Di tepi Teluk Aljir, antara bisikan ombak Mediterania dan hiruk pikuk kota, berdiri sebuah mahakarya yang membuat waktu seolah berhenti. Great Mosque of Algeria, atau Djamaa el-Djazair, menjulang megah bukan hanya sebagai tempat sujud, tetapi juga menjadi bukti peradaban Islam modern.
Masjid Terbesar Ketiga di Dunia
detikcom berkesempatan melihat langsung kemegahan masjid ini pada Selasa (19/5/2026) atas undangan Ministry of Tourism and Handicrafts of Algeria dalam rangkaian kegiatan 25th International Tourism and Travel Fair (SITEV) 2026. Masjid ini memegang gelar sebagai masjid terbesar ketiga di dunia, setelah Masjidil Haram dan Masjid Nabawi. Di dataran Afrika, Djamaa el-Djazair menjadi yang terbesar.
Proyek ini merupakan visi besar mantan Presiden Abdelaziz Bouteflika, sebuah simbol kejayaan Islam modern dan warisan monumental pemerintahannya. "Masjid ini menjadi masjid terbesar setelah masjid di Makkah dan Madinah, dan yang terbesar di Afrika. Djamaa el-Djazair adalah kompleks wisata ilmiah dan keagamaan," jelas pemandu.
Fasilitas dan Arsitektur Megah
Decak kagum mengiringi setiap langkah saat menyusuri masjid bersama puluhan jurnalis dari berbagai negara. Setiap sudut masjid bercerita. Masjid ini berdiri di atas lahan 27,7 hektar dengan luas bangunan mencapai 400.000 meter persegi. Di ruang utama, 120.000 jemaah bisa bersujud bersama memanjatkan doa kepada sang pencipta.
Masjid ini juga memiliki perpustakaan yang mampu menampung 1.000 pembaca dan menyimpan satu juta buku tentang sejarah, sains, dan peradaban Islam. "Di bagian selatan terdapat pintu masuk utama, pusat kebudayaan, perpustakaan dengan satu juta buku, serta sekolah pascasarjana untuk berbagai bidang ilmu. Ada juga perumahan staf, gedung pasukan keamanan, gedung pemadam kebakaran, dan kantor administrasi Djamaa el-Djazair," kata pemandu.
Menara Tertinggi di Dunia
Salah satu yang menjadikannya istimewa adalah menara setinggi 265 meter yang 'menembus langit' Aljir. Dari atas menara, panorama Kota Aljir 360 derajat terlihat jelas. "Selanjutnya ada museum, yang merupakan kelanjutan alami dari ruang salat. Kami juga memiliki menara tertinggi di dunia dengan ketinggian 265 meter. Menara ini memiliki lima bagian: tiga bagian pertama digunakan untuk museum, dua bagian terakhir untuk pusat penelitian," jelasnya lagi.

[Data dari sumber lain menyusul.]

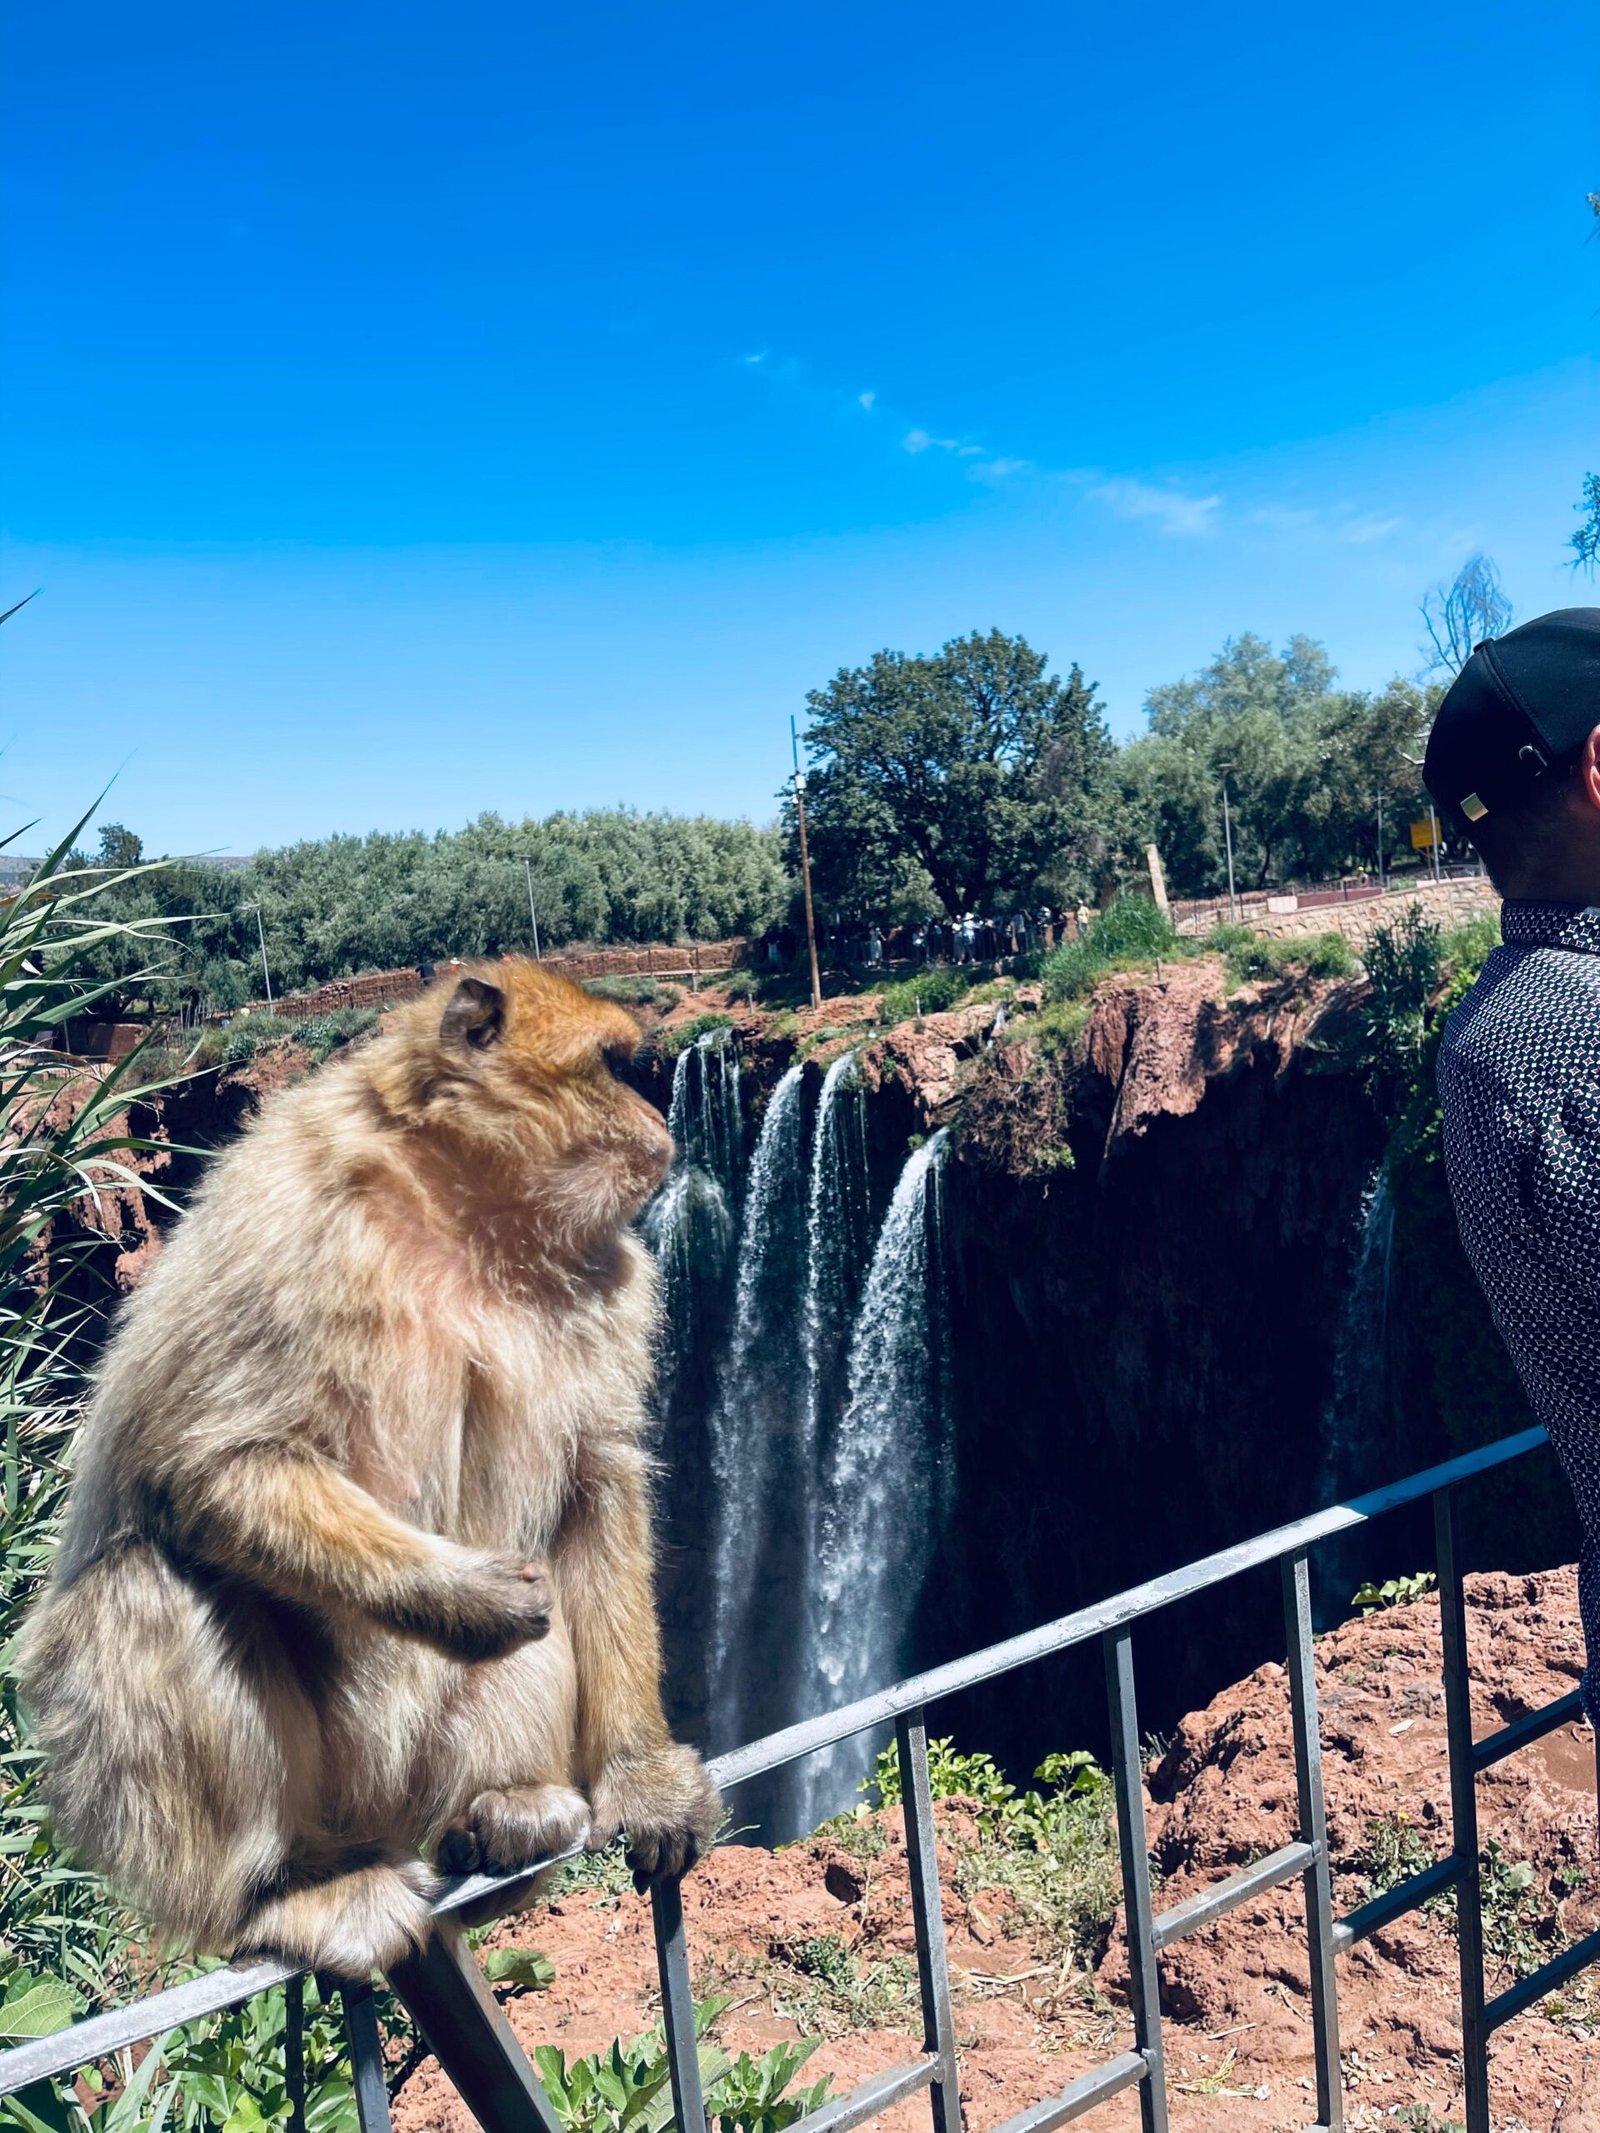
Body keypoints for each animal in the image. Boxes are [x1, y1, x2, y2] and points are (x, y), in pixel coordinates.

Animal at [19, 961, 722, 1978]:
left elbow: (597, 1486)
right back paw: (281, 1889)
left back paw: (506, 1813)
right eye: (614, 1066)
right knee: (148, 1579)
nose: (659, 1118)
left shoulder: (610, 1278)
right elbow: (204, 1464)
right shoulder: (294, 1214)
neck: (464, 1215)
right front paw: (463, 1593)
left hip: (419, 1770)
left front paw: (642, 1773)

Lingkungan luar Djamaa el-Djazair juga tak kalah hidup. Taman seluas 14 hektar ditanami pohon-pohon khas Mediterania, memberi teduh dan napas segar.
Kolaborasi Lintas Benua dan Ketahanan Gempa
Keajaiban ini lahir dari kolaborasi lintas benua: arsitek Jerman menggambar garis-garisnya, sementara kontraktor dari China membangunnya. Gaya Neo-Andalusia berpadu dengan kesederhanaan modern, kubah raksasa berdiameter 50 meter berkilau emas seakan menyatu sempurna. Mereka di balik pembangunan masjid ini menanam ratusan bantalan isolasi seismik, perpaduan karet khusus dan baja di bawah bangunan utama. Sistem ini dirancang menahan guncangan hingga kekuatan 9,0 skala Richter. Proyek ini dimulai 2012 dan selesai hampir satu dekade kemudian dengan biaya lebih dari USD 1 miliar.
Dahulu, di masa kolonial Prancis, tempat ini adalah pusat pergerakan misionaris Kardinal Charles Lavigerie. Kini, tanah itu bersujud kepada sejarah yang berbeda. Djamaa el-Djazair berdiri di garis pantai Aljir, mengundang setiap orang yang datang untuk merasakan bagaimana iman, seni, dan sains bisa bersatu dalam satu napas.